The passage of Resolution 200 at the 2020 ABA Midyear Meeting in Austin, Texas, results in the California Lawyers Association receiving two new seats in the House.
Those seats are in addition to the five seats that the House approved transferring to the CLA from the State Bar of California at the 2019 ABA Midyear Meeting. The state bar will retain one seat.
The House’s approval of Resolution 200, which passed without any audible opposition, also gives the North Carolina Bar Association five of the six seats that the North Carolina State Bar relinquished last year.
The House took up the issue early Monday morning, so that the voluntary state bars’ new delegates could be certified and seated for the rest of the House’s session.
California’s state bar began giving up some of its 11 delegate seats in the aftermath of a legislatively mandated de-unification that was effective in 2018 and split off its sections to form the California Lawyers Association.
Follow along with the ABA Journal’s coverage of the 2020 ABA Midyear Meeting here.
In a November 2019 letter to the House’s Committee on Credentials and Admissions, the California bar said it wanted to give up five of its six remaining delegate seats to the CLA as the final step in the separation of its work from the voluntary association. The CLA wrote a letter to the committee that same day seeking the five seats.
“CLA views the opportunity to participate even more fully in the critical work of the House with this transfer as being essential to the performance of its mission,” wrote CLA President Emilio Varanini.

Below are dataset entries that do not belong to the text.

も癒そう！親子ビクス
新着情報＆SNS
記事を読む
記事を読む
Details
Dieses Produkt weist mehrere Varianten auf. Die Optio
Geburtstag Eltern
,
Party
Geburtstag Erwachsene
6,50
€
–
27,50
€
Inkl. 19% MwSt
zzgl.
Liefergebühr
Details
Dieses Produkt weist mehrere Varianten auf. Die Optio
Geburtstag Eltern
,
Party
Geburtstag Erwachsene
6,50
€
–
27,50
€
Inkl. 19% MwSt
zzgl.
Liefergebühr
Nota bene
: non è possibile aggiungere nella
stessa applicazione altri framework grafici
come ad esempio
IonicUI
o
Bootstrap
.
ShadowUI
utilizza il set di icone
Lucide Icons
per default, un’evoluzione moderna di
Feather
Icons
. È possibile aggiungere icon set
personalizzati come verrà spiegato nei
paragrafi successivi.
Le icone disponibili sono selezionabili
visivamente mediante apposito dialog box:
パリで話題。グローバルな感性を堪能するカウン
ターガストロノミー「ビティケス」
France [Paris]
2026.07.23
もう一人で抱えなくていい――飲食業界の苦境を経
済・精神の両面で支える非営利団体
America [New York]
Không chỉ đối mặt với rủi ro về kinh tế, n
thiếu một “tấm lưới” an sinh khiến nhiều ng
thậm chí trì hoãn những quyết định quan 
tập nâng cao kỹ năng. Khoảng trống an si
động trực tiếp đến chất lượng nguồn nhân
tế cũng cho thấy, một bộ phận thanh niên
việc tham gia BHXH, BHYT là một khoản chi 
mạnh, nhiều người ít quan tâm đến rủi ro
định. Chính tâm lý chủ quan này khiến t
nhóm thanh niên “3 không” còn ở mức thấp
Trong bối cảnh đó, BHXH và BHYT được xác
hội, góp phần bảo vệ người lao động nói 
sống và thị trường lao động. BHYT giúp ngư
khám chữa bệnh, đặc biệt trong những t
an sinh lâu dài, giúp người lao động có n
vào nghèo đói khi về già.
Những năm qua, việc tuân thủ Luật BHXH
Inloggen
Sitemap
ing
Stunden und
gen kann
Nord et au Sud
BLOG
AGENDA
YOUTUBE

The North Carolina State Bar informed the ABA in an August 2019 letter that it was relinquishing all six of its delegate seats in the House. The bar’s letter did not give a reason why the decision was made.
In light of the California and North Carolina mandatory state bars relinquishing their delegate seats, the House has formed a working group to examine issues surrounding state bar participation in the policymaking body.
The group, chaired by immediate-past ABA President Bob Carlson, has been tasked with developing recommendations by the 2020 ABA Annual Meeting that could address the issues voiced by some bars.
Working group member Janet Welch, the State Bar of Michigan’s executive director, said it will be important for the panel to remember that each state bar is unique.
“It doesn’t surprise me that there are different conclusions in different places about how to approach the interaction with the House of Delegates,” she said.